───── Task material
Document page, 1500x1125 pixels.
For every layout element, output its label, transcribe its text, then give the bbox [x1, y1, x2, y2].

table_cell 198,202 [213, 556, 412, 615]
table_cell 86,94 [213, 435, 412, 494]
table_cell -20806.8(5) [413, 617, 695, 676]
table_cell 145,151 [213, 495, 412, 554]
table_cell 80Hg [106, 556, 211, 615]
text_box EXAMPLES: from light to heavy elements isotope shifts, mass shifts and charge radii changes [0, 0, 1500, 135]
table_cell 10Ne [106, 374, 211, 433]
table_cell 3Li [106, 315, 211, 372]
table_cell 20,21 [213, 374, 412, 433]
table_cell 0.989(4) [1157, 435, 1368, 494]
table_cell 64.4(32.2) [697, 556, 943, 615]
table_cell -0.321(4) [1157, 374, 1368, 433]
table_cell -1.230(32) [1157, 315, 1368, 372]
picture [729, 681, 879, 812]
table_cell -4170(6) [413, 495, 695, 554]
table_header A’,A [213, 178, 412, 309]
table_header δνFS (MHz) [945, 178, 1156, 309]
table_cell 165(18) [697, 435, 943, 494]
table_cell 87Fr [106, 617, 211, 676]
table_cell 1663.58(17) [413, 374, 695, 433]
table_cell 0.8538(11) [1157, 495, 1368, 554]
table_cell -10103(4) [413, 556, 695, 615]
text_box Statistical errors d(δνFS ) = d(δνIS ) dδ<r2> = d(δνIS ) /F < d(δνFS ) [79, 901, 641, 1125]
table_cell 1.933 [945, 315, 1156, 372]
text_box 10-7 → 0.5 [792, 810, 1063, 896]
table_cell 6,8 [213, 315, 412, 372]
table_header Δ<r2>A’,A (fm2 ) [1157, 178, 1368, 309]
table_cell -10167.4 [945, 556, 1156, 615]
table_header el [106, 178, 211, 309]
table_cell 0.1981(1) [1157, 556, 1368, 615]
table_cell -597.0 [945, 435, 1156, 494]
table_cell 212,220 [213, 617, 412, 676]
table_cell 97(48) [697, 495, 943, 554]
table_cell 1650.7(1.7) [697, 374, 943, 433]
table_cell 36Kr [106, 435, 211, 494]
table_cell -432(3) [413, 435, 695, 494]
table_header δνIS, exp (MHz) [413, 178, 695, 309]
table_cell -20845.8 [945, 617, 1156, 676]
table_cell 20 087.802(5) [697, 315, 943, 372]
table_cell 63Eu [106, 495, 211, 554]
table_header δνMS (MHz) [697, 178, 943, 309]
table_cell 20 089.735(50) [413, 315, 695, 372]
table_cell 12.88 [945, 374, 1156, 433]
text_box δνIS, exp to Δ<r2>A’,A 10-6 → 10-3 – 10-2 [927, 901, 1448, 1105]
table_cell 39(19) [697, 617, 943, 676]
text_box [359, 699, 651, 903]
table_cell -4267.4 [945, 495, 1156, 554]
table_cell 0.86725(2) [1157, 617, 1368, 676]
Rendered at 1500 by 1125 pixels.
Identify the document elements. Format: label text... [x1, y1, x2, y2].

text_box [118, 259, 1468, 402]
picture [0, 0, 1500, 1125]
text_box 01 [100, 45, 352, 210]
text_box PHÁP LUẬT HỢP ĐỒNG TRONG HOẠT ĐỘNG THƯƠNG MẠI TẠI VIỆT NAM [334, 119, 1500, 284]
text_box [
──────────
▶ _Work required_
Whenever the word "picture" appears in a line of the listing, copy out that line.

▶ _Expected output_
picture [729, 681, 879, 812]
picture [0, 0, 1500, 1125]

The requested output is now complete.